TASK INSTRUCTIONS => What lines of the listing below contain the word "round"? Copy each of them out.

++++ RECORDS FOR THE TASK ++++

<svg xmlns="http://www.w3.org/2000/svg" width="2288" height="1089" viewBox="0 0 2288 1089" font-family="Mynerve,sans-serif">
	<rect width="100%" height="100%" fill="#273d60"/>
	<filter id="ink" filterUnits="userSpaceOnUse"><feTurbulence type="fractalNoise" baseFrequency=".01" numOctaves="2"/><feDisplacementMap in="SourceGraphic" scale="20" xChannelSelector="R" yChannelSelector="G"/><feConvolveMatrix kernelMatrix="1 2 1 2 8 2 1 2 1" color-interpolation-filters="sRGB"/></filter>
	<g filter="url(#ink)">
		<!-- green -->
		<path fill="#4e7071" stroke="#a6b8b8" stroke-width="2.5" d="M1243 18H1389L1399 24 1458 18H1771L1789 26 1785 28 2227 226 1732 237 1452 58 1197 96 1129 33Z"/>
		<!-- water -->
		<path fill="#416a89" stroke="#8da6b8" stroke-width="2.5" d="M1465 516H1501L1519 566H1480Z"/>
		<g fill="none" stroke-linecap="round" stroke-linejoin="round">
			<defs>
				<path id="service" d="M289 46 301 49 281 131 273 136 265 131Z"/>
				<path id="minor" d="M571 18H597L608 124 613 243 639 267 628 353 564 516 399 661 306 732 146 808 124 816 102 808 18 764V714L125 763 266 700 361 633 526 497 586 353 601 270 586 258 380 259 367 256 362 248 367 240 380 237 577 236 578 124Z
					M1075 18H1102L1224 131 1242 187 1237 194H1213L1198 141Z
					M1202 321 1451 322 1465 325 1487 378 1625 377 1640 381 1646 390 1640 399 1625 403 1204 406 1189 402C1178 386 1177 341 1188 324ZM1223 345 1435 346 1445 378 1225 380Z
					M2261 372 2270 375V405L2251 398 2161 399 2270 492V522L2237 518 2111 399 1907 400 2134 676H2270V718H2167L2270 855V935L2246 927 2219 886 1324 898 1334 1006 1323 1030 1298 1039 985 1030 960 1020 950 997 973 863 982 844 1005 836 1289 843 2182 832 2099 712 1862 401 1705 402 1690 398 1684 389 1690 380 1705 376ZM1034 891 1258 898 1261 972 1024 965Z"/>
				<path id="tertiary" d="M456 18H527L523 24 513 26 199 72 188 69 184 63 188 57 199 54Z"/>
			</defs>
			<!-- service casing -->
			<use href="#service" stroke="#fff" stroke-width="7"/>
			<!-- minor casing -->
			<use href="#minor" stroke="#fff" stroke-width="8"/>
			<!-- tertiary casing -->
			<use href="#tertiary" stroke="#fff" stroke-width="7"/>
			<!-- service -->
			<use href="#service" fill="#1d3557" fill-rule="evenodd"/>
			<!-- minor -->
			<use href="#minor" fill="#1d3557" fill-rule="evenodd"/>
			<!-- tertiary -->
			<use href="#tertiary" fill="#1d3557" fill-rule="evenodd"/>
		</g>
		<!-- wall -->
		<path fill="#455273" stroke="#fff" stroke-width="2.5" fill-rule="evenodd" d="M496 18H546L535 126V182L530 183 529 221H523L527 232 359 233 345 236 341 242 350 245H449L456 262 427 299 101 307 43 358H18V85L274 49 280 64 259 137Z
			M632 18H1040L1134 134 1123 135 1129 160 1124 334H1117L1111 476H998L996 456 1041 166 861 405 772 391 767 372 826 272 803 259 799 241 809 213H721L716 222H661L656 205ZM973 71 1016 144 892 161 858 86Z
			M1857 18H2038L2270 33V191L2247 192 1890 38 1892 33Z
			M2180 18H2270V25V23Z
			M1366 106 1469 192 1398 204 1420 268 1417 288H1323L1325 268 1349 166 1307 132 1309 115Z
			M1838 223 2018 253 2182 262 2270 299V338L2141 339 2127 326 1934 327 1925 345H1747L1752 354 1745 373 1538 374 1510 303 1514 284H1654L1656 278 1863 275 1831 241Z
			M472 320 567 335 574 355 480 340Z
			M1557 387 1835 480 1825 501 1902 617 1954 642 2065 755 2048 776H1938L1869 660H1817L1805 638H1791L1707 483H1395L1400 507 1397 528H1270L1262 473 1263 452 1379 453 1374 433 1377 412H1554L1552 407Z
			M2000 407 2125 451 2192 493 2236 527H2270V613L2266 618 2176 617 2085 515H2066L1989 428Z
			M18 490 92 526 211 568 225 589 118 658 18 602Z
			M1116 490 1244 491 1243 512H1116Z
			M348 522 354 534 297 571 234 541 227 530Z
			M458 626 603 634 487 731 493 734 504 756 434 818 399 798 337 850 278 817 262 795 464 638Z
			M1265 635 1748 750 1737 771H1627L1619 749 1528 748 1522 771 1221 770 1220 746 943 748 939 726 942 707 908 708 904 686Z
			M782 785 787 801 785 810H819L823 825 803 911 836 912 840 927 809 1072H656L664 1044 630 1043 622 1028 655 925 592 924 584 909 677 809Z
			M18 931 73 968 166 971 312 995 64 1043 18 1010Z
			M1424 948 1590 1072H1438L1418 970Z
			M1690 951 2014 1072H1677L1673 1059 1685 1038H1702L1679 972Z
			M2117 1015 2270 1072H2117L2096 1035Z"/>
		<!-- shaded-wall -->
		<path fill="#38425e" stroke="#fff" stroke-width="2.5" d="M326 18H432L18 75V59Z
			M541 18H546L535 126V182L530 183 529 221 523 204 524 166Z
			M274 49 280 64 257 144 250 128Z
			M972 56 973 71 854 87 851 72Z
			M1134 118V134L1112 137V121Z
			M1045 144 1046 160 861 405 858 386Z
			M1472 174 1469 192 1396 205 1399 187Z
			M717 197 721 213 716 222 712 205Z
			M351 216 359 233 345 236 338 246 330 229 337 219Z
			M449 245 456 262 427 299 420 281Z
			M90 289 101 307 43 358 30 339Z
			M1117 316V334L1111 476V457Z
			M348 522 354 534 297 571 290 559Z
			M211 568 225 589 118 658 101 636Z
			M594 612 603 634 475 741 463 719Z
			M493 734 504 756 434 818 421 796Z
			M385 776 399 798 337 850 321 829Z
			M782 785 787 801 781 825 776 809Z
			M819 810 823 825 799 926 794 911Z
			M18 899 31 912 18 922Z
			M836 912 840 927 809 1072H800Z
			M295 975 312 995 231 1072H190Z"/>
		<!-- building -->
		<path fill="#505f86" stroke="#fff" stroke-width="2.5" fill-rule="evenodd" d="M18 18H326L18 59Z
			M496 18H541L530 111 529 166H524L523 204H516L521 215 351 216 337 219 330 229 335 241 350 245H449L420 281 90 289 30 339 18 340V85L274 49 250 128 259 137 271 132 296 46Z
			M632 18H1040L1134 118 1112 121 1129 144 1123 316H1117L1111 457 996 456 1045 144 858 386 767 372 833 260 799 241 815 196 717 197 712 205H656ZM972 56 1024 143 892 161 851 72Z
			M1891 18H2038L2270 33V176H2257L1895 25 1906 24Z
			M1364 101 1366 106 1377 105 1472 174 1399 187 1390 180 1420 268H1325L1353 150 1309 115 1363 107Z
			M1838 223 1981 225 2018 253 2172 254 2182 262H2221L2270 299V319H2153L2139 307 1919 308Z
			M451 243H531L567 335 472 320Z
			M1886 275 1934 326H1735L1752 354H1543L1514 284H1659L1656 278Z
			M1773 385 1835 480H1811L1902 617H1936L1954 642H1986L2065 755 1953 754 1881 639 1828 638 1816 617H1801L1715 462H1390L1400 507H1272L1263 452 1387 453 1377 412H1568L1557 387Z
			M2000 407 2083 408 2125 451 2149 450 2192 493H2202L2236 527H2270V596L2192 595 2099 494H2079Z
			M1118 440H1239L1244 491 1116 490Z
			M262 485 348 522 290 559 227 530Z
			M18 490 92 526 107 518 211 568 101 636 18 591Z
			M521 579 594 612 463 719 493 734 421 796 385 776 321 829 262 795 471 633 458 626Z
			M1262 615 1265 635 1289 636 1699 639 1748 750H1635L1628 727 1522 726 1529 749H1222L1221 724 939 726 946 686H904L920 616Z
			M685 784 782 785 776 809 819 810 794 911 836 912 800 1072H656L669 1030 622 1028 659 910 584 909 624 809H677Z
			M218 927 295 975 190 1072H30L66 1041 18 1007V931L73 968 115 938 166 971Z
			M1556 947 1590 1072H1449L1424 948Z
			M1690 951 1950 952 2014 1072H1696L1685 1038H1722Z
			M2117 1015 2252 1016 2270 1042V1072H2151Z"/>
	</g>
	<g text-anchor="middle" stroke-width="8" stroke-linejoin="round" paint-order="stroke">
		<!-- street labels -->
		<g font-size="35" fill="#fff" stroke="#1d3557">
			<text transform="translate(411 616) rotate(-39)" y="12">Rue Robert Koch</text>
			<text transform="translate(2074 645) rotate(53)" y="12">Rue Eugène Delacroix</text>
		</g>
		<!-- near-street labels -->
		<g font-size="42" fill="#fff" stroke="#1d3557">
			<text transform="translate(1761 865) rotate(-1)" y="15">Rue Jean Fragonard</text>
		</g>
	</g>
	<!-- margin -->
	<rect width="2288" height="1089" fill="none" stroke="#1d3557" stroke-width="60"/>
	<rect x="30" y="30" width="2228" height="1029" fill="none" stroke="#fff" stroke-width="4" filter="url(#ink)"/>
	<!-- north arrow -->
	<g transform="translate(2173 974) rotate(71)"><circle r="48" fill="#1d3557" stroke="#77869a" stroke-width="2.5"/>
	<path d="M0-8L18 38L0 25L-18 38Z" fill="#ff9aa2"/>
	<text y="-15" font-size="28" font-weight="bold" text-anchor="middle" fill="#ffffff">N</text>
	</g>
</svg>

++++

ANSWER SECTION =>
		<g fill="none" stroke-linecap="round" stroke-linejoin="round">
	<g text-anchor="middle" stroke-width="8" stroke-linejoin="round" paint-order="stroke">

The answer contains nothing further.